Sénégal Vers une nouvelle constitution forgée au forceps ?

Au regard de ce qui est en train de se passer, il est clair que nous nous acheminons vers un des scrutins, les plus indécis que le Sénégal ait jamais connu.

On ne peut à l’avance dire quel camp sortira vainqueur du référendum du 20 mars prochain. A l’état actuel des choses, chacune des forces antagonistes, peut gagner cette échéance électorale.

Il est quasiment clair que les résultats des urnes déboucheront sur une victoire étriquée soit du « oui’’, soit  du « non ». À moins qu’il se passe un « miracle de dernière minute », on voit mal le  camp  du « oui » par exemple, gagner ce scrutin, par un score sans appel de 80 voire 90%. Ce qui serait normal pour une constitution qui doit exprimer la volonté populaire de manière  absolue ou presque.

Une constitution qui ne rencontre pas l’adhésion du peuple de manière absolue ou presque, n’en est pas une, en réalité.

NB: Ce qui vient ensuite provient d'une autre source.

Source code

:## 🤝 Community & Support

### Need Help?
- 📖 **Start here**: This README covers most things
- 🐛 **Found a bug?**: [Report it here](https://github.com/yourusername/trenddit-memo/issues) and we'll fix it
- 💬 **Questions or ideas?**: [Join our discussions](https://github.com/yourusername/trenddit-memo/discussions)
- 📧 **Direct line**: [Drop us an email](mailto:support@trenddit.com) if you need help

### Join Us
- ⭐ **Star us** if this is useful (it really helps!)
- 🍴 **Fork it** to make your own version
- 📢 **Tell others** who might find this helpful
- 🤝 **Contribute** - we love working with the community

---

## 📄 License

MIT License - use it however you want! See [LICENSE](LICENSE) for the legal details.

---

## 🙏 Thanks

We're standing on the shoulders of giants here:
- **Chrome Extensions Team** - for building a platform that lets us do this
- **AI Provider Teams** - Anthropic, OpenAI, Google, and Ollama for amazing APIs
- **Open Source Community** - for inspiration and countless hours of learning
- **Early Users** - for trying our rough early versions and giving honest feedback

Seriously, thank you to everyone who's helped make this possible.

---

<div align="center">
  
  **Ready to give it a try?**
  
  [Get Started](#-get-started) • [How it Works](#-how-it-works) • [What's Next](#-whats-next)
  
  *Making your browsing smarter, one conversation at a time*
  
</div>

Voilà pourquoi ce référendum est spécial . Il n’est pas comme une élection présidentielle ou un candidat élu, n’a besoin que du juste minimum ( 51% des voix ) pour passer.

Ainsi, si par extraordinaire, le  » oui  » l’emporte, sans une écrasante majorité, le Sénégal aura tout, sauf une constitution digne de ce nom, par ce que, la loi fondamentale d’un pays voudrait que tout le peuple, ou bien, l’écrasante majorité du peuple s’y retrouve. Or là  nous sommes mal partis.

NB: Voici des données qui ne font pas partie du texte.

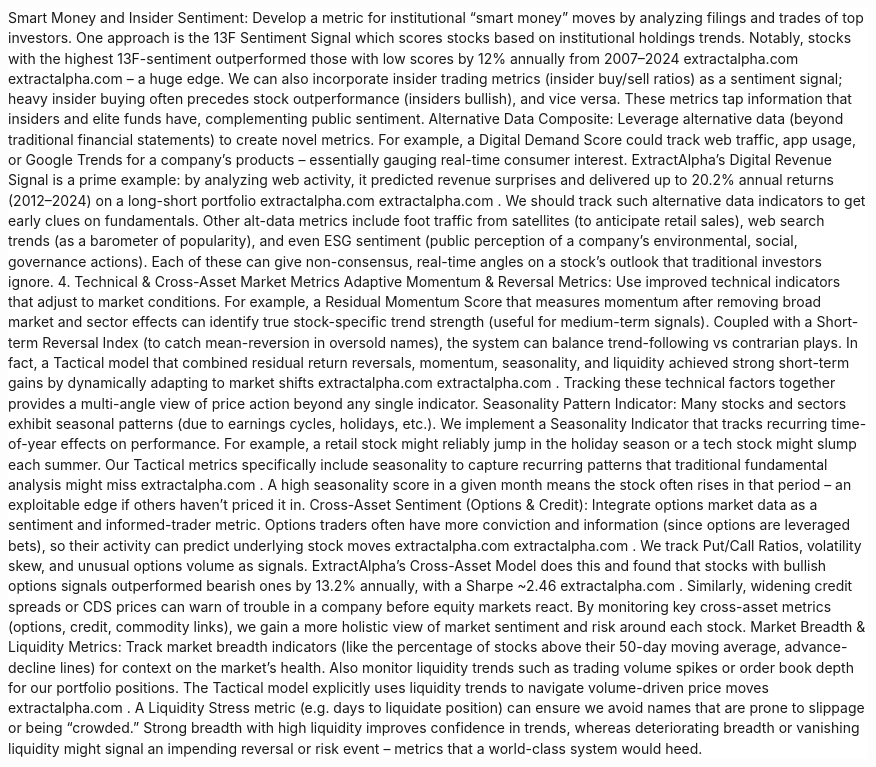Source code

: Smart Money and Insider Sentiment: Develop a metric for institutional “smart money” moves by analyzing filings and trades of top investors. One approach is the 13F Sentiment Signal which scores stocks based on institutional holdings trends. Notably, stocks with the highest 13F-sentiment outperformed those with low scores by 12% annually from 2007–2024
extractalpha.com
extractalpha.com
 – a huge edge. We can also incorporate insider trading metrics (insider buy/sell ratios) as a sentiment signal; heavy insider buying often precedes stock outperformance (insiders bullish), and vice versa. These metrics tap information that insiders and elite funds have, complementing public sentiment.
Alternative Data Composite: Leverage alternative data (beyond traditional financial statements) to create novel metrics. For example, a Digital Demand Score could track web traffic, app usage, or Google Trends for a company’s products – essentially gauging real-time consumer interest. ExtractAlpha’s Digital Revenue Signal is a prime example: by analyzing web activity, it predicted revenue surprises and delivered up to 20.2% annual returns (2012–2024) on a long-short portfolio
extractalpha.com
extractalpha.com
. We should track such alternative data indicators to get early clues on fundamentals. Other alt-data metrics include foot traffic from satellites (to anticipate retail sales), web search trends (as a barometer of popularity), and even ESG sentiment (public perception of a company’s environmental, social, governance actions). Each of these can give non-consensus, real-time angles on a stock’s outlook that traditional investors ignore.
4. Technical & Cross-Asset Market Metrics
Adaptive Momentum & Reversal Metrics: Use improved technical indicators that adjust to market conditions. For example, a Residual Momentum Score that measures momentum after removing broad market and sector effects can identify true stock-specific trend strength (useful for medium-term signals). Coupled with a Short-term Reversal Index (to catch mean-reversion in oversold names), the system can balance trend-following vs contrarian plays. In fact, a Tactical model that combined residual return reversals, momentum, seasonality, and liquidity achieved strong short-term gains by dynamically adapting to market shifts
extractalpha.com
extractalpha.com
. Tracking these technical factors together provides a multi-angle view of price action beyond any single indicator.
Seasonality Pattern Indicator: Many stocks and sectors exhibit seasonal patterns (due to earnings cycles, holidays, etc.). We implement a Seasonality Indicator that tracks recurring time-of-year effects on performance. For example, a retail stock might reliably jump in the holiday season or a tech stock might slump each summer. Our Tactical metrics specifically include seasonality to capture recurring patterns that traditional fundamental analysis might miss
extractalpha.com
. A high seasonality score in a given month means the stock often rises in that period – an exploitable edge if others haven’t priced it in.
Cross-Asset Sentiment (Options & Credit): Integrate options market data as a sentiment and informed-trader metric. Options traders often have more conviction and information (since options are leveraged bets), so their activity can predict underlying stock moves
extractalpha.com
extractalpha.com
. We track Put/Call Ratios, volatility skew, and unusual options volume as signals. ExtractAlpha’s Cross-Asset Model does this and found that stocks with bullish options signals outperformed bearish ones by 13.2% annually, with a Sharpe ~2.46
extractalpha.com
. Similarly, widening credit spreads or CDS prices can warn of trouble in a company before equity markets react. By monitoring key cross-asset metrics (options, credit, commodity links), we gain a more holistic view of market sentiment and risk around each stock.
Market Breadth & Liquidity Metrics: Track market breadth indicators (like the percentage of stocks above their 50-day moving average, advance-decline lines) for context on the market’s health. Also monitor liquidity trends such as trading volume spikes or order book depth for our portfolio positions. The Tactical model explicitly uses liquidity trends to navigate volume-driven price moves
extractalpha.com
. A Liquidity Stress metric (e.g. days to liquidate position) can ensure we avoid names that are prone to slippage or being “crowded.” Strong breadth with high liquidity improves confidence in trends, whereas deteriorating breadth or vanishing liquidity might signal an impending reversal or risk event – metrics that a world-class system would heed.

Nous sommes mal partis et nous courons  un grand danger. Le danger de nous retrouver avec une constitution  » unijambiste », faute d’une majorité absolue ou presque, du « oui ».

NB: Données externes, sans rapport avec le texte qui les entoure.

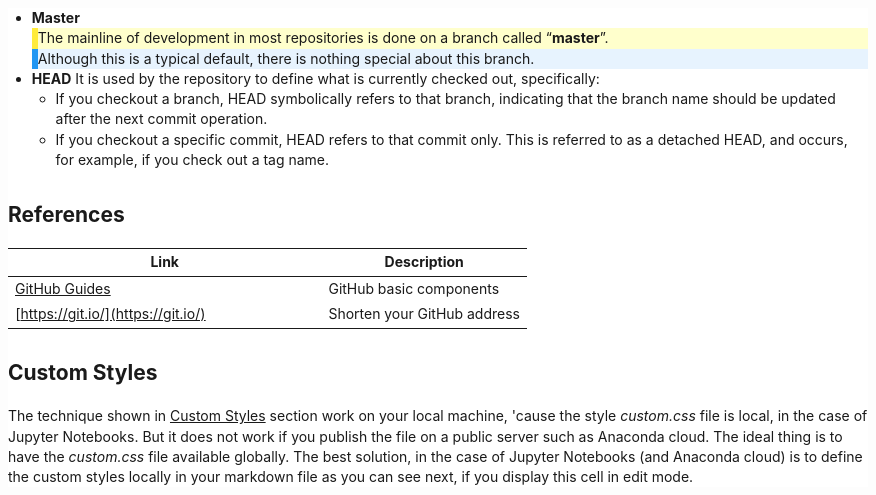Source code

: - **Master** <div class="warning">The mainline of development in most repositories is done on a branch called “**master**”.</div> <div class="info">Although this is a typical default, there is nothing special about this branch.</div> 
- **HEAD** It is used by the repository to define what is currently checked out, specifically:
	- If you checkout a branch, HEAD symbolically refers to that branch, indicating that the branch name should be updated after the next commit operation.
	- If you checkout a specific commit, HEAD refers to that commit only. This is referred to as a detached HEAD, and occurs, for example, if you check out a tag name.



## <a name="ref"></a>References
|Link|Description|
|----|-----------|
|[GitHub Guides](http://guides.github.com/) <img width=200px/>|GitHub basic components|
|[https://git.io/](https://git.io/)|Shorten your GitHub address|


## Custom Styles 
The technique shown in [Custom Styles](#custom_styles) section work on your local machine, 'cause the style *custom.css* file is local, in the case of Jupyter Notebooks. But it does not work if you publish the file on a public server such as Anaconda cloud. The ideal thing is to have the *custom.css* file available globally. The best solution, in the case of Jupyter Notebooks (and Anaconda cloud) is to <span class="m_warning">define the custom styles locally in your markdown file</span> as you can see next, if you display this cell in edit mode.

<style>
/* Custom Markdown styles */

/* Note Red */
.danger {
  background-color: #ffdddd;
  border-left: 6px solid #f44336;
}

/* Note Green */
.success {
  background-color: #ddffdd;
  border-left: 6px solid #4caf50;
}

/* Note Blue */
.info {
  background-color: #e7f3fe;
  border-left: 6px solid #2196f3;
}

/* Note Yellow */
.warning {
  background-color: #ffffcc;
  border-left: 6px solid #ffeb3b;
}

On parle de constitution  » unijambiste », parce que, même contraint de se soumettre  à celle-ci, un nombre non négligeable de Sénégalais, ne sera jamais fier de ce texte fondamental.

Une telle constitution serait en déphasage avec la devise même du pays: un Peuple, un But, une »Foi », car  cette loi fondamentale, aurait fini de diviser le peuple, faute d’un large consensus.

Voilà dans quel  » dilemme éthique », ce régime  a entraîné le pays. Les tenants du pouvoir ont cafouillé grave sur la démarche. Ils auraient dû ouvrir, au préalable, les  15 points de la réforme au dialogue. Au lieu de cela, ils ont préféré agir en solo et veulent maintenant que le peuple  adopte ce texte.